4 July 2019

Hello, and welcome to the STC podcast. My name is Casey Strine, I’m a member of the STC staff, and I’m excited to be sharing a few of my reflections on the Gospel of John with you this week.

This week we will be looking at materials from chapters 12, 13, and 14 of the Gospel according to John.

This section of the Gospel of John includes Jesus’ final public conversation and some of the last conversations he has with his closest disciples. These passages are filled with the ideas Jesus wants to ensure his closest followers understand before his death because they are the concepts on which God will build a movement of people following Jesus and seeking to complete his mission.


With the beginning of chapter 13, the Gospel of John has taken us literally inside Jesus’ inner circle of disciples. Already, we saw Jesus wash their feet and expand the command to love others. Today, John tells us about the way the disciples react to these ideas.

The reaction of the disciples is represented by Thomas and Philip. Together, they express a sense of confusion that seems to be building among the group.

First, there is the rather cryptic suggestion by Jesus that he is preparing a place for these disciples. Thomas asks Jesus how they will know how to find these places. It is a logical question since they don’t know where this place is! Following the pattern in the Gospel of John, Jesus’ response evades the question and opens up another topic that is even less clear.

Here we encounter one of the most familiar statements in the Gospel of John: Jesus declares ‘I am the way, the truth, and the life.’ It is yet another case where those who are familiar with the Bible, who have been Christians for some time, can become inoculated to how opaque this statement is. For those to whom this statement is familiar, the tendency is to gloss over any potential confusion and take the whole to mean that Jesus is the only way one can be saved. That isn’t wrong, but it does simplify the whole thing.

Lest one lose sight of that, Philip’s frustrated reaction reminds us of its reality. There is a tendency to read Philip’s response as one of disbelief. That is certainly possible. I think we can read it as less disbelief and more trepidation. Philip responds the way we do when we’re asked to do something: Is that really what I have to do?

One might interpret Philip’s request for Jesus to show them the Father as another way of saying ‘you can’t possibly expect us to do what you’ve done?’ Surely God is not like, like, THAT? I don’t blame Philip for that reaction, to be honest. It is how I feel as well when I read this passage.

Then I’m reminded of why I feel this way. Jesus responds with an answer that is just another form of ‘this isn’t complicated, but it is hard.’ If Jesus stopped there, then this would be massively depressing. He doesn’t.

Jesus also reassures Philip that he and the others will do even greater things than Jesus has done because Jesus will be interceding on their behalf in the heavenly throne room. Jesus trusts in their ability to do even greater things not because the disciples are greater than him, but because while they are doing these things on earth he will now be in heaven to win divine approval and power for them to do so.

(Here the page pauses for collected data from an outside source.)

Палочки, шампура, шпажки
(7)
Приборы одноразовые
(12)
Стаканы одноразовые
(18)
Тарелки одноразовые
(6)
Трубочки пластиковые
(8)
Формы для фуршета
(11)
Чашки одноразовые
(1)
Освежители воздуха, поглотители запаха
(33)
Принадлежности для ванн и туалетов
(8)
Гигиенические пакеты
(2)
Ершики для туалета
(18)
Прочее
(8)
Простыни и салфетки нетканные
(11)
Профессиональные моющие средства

This is why Christians pray things ‘in Jesus’ name.’ It is not a sort of magic formula, an abracadabra that works with God. It’s also not just a way of saying ‘and I’m done.’ Christians pray ‘in Jesus name’ because we believe that Jesus is our ambassador with God the Father who asks for divine power to be poured out for us so that we can accomplish those things he called us to do, but are beyond our ability to make happen on our own. Jesus wants us to know that we are not left on our own in our efforts to build God’s kingdom – and he will continue on to say more about that in tomorrow’s passage.


King Jesus, help us to remain faithful when things are hard to understand. Thank you for your promise to intercede on our behalf. Allow us to see the fulfilment of your promise that we will do even greater things than you. In your name we pray. Amen.

READING: John 14:1-14

‘Do not let your hearts be troubled. You believe in God; believe also in me. My Father’s house has many rooms; if that were not so, would I have told you that I am going there to prepare a place for you? And if I go and prepare a place for you, I will come back and take you to be with me that you also may be where I am. You know the way to the place where I am going.’

Thomas said to him, ‘Lord, we don’t know where you are going, so how can we know the way?’

Jesus answered, ‘I am the way and the truth and the life. No one comes to the Father except through me. If you really know me, you will know my Father as well. From now on, you do know him and have seen him.’

Philip said, ‘Lord, show us the Father and that will be enough for us.’

Jesus answered: ‘Don’t you know me, Philip, even after I have been among you such a long time? Anyone who has seen me has seen the Father. How can you say, “Show us the Father”? Don’t you believe that I am in the Father, and that the Father is in me? The words I say to you I do not speak on my own authority. Rather, it is the Father, living in me, who is doing his work. Believe me when I say that I am in the Father and the Father is in me; or at least believe on the evidence of the works themselves. Very truly I tell you, whoever believes in me will do the works I have been doing, and they will do even greater things than these, because I am going to the Father. And I will do whatever you ask in my name, so that the Father may be glorified in the Son. You may ask me for anything in my name, and I will do it.